● **WORK ITEM**
From the entries below, count the lines with "durch". Write only the count.

Stored data entries
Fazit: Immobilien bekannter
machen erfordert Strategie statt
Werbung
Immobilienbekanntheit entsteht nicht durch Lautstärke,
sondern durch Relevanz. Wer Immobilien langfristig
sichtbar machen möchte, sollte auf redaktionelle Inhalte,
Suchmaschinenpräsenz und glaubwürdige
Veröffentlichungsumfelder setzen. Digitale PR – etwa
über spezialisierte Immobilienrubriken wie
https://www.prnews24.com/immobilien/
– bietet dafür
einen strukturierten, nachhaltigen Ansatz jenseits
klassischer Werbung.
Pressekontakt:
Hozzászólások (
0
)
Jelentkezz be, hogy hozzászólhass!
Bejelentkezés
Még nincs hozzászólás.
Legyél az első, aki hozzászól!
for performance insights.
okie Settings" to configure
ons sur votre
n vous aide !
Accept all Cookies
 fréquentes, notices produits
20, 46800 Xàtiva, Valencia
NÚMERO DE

* * *

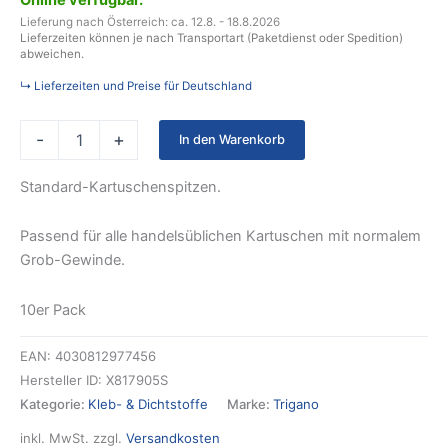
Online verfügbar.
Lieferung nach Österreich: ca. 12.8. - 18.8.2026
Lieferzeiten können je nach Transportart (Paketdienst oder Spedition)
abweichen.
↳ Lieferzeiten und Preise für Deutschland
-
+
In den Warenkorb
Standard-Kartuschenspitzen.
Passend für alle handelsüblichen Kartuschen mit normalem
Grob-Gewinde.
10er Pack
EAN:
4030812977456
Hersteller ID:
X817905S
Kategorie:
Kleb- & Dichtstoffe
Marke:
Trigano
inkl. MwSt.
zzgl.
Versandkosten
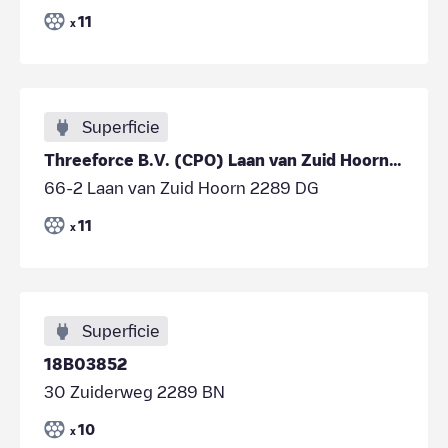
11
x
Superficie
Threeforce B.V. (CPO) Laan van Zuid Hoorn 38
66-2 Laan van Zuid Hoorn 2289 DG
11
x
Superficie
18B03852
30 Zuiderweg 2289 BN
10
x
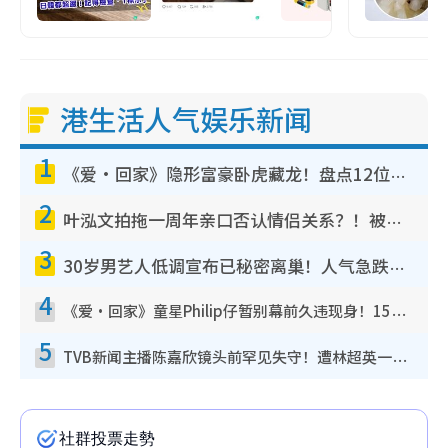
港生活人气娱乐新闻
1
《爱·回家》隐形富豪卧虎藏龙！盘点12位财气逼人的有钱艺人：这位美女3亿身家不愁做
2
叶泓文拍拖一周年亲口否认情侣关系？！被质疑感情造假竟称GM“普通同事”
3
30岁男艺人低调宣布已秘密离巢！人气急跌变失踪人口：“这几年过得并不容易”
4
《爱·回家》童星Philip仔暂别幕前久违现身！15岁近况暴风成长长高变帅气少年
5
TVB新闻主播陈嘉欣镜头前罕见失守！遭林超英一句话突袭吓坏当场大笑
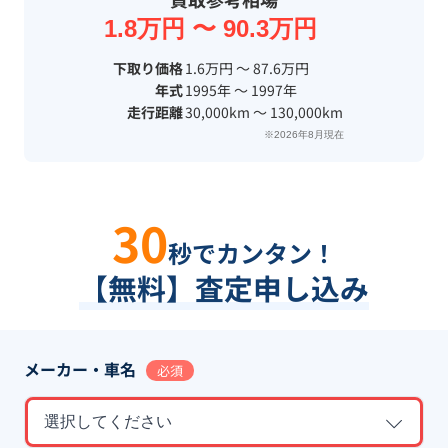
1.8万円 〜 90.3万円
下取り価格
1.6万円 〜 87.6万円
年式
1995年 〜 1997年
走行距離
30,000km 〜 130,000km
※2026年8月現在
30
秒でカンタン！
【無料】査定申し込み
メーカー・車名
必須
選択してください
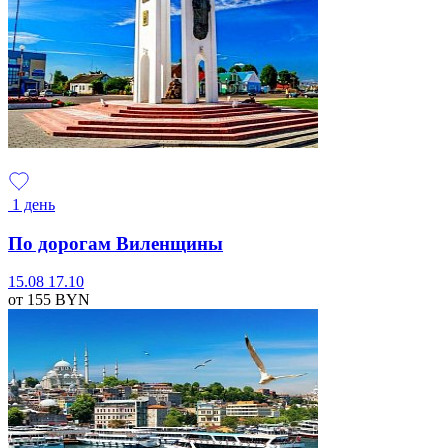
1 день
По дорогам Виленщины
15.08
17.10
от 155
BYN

● **COMPLETED TASK**
2